# PySpark Koans - Solutions Notebook

This notebook contains complete solutions for all koans. Use this to reference correct answers after attempting the practice notebook.

**Note**: These koans are designed to work with the browser-based pandas shim. To run with real PySpark, you'll need a Spark environment.

## Categories:
- **Koans 1-30**: PySpark Basics and Operations
- **Koans 101-110**: Delta Lake
- **Koans 201-210**: Unity Catalog
- **Koans 301-310**: Pandas API on Spark

In [None]:
from pyspark.sql import SparkSession
from pyspark.sql.functions import *
from pyspark.sql.window import Window
import pyspark.pandas as ps

# For browser-based version, spark is already initialized
print("✓ Environment ready")

## Basics

In [None]:
# Koan 1: Creating a DataFrame
# Solution

data = [("Alice", 34), ("Bob", 45), ("Charlie", 29)]
columns = ["name", "age"]

df = spark.createDataFrame(data, columns)

assert df.count() == 3
assert len(df.columns) == 2
print("✓ Koan 1 complete: DataFrame creation")

In [None]:
# Koan 2: Selecting Columns
# Solution

data = [("Alice", 34, "NYC"), ("Bob", 45, "LA"), ("Charlie", 29, "Chicago")]
df = spark.createDataFrame(data, ["name", "age", "city"])

result = df.select("name", "city")

assert len(result.columns) == 2
assert "name" in result.columns
assert "city" in result.columns
print("✓ Koan 2 complete: Column selection")

In [None]:
# Koan 3: Filtering Rows
# Solution

data = [("Alice", 34), ("Bob", 45), ("Charlie", 29), ("Diana", 52)]
df = spark.createDataFrame(data, ["name", "age"])

result = df.filter(col("age") > 35)

assert result.count() == 2
rows = result.collect()
ages = [row["age"] for row in rows]
assert all(age > 35 for age in ages)
print("✓ Koan 3 complete: Row filtering")

In [None]:
# Koan 4: Adding Columns
# Solution

data = [("Alice", 34), ("Bob", 45), ("Charlie", 29)]
df = spark.createDataFrame(data, ["name", "age"])

result = df.withColumn("age_in_months", col("age") * 12)

assert result.count() == 3
assert len(result.columns) == 3
first_row = result.filter(col("name") == "Alice").collect()[0]
assert first_row["age_in_months"] == 408
print("✓ Koan 4 complete: Adding columns")

In [None]:
# Koan 5: Grouping and Aggregating
# Solution

data = [
    ("Sales", "Alice", 5000),
    ("Sales", "Bob", 4500),
    ("Engineering", "Charlie", 6000),
    ("Engineering", "Diana", 6500),
    ("Engineering", "Eve", 5500)
]
df = spark.createDataFrame(data, ["department", "name", "salary"])
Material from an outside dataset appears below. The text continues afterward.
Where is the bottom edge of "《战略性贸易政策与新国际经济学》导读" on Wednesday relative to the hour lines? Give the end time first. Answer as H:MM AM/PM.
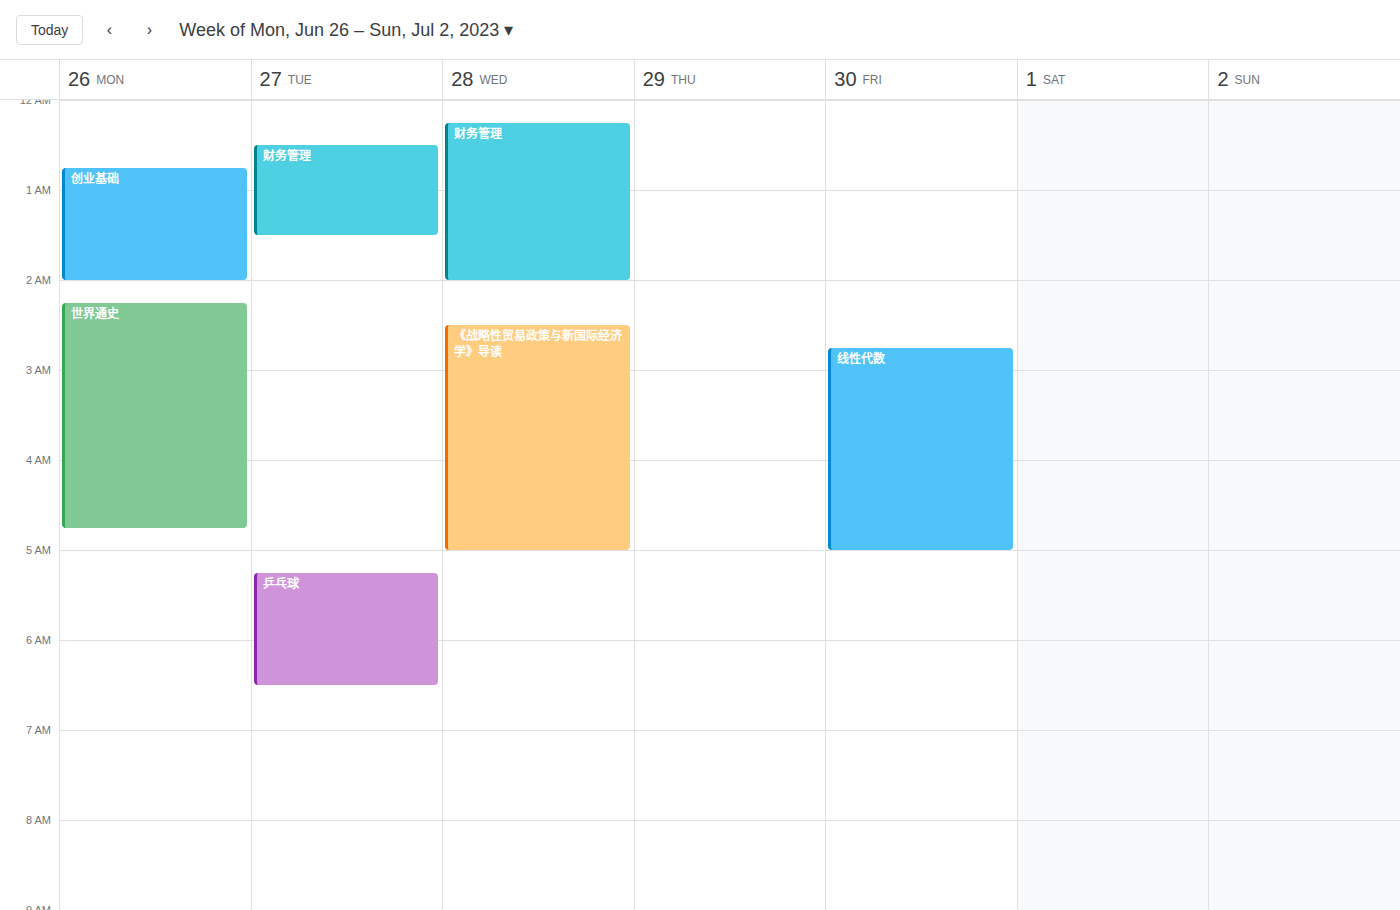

result = df.groupBy("department").agg(
    round(avg("salary"), 2).alias("avg_salary")
)

assert result.count() == 2
eng_row = result.filter(col("department") == "Engineering").collect()[0]
assert eng_row["avg_salary"] == 6000.0
print("✓ Koan 5 complete: Grouping and aggregating")

In [None]:
# Koan 6: Dropping Columns
# Solution

data = [("Alice", 34, "NYC", "F"), ("Bob", 45, "LA", "M")]
df = spark.createDataFrame(data, ["name", "age", "city", "gender"])

result = df.drop("gender")
result2 = df.drop("city", "gender")

assert "gender" not in result.columns
assert len(result.columns) == 3
assert len(result2.columns) == 2
print("✓ Koan 6 complete: Dropping columns")

In [None]:
# Koan 7: Distinct Values
# Solution

data = [("Alice", "NYC"), ("Bob", "LA"), ("Alice", "NYC"), ("Charlie", "NYC")]
df = spark.createDataFrame(data, ["name", "city"])

result = df.distinct()
cities = df.select("city").distinct()

assert result.count() == 3
assert cities.count() == 2
print("✓ Koan 7 complete: Distinct values")

## Column Operations

In [None]:
# Koan 9: Renaming Columns
# Solution

data = [("Alice", 34), ("Bob", 45)]
df = spark.createDataFrame(data, ["name", "age"])

result = df.withColumnRenamed("name", "employee_name")
result2 = df.select(col("name").alias("full_name"), col("age"))

assert "employee_name" in result.columns
assert "name" not in result.columns
assert "full_name" in result2.columns
print("✓ Koan 9 complete: Renaming columns")

In [None]:
# Koan 10: Literal Values
# Solution

data = [("Alice", 34), ("Bob", 45)]
df = spark.createDataFrame(data, ["name", "age"])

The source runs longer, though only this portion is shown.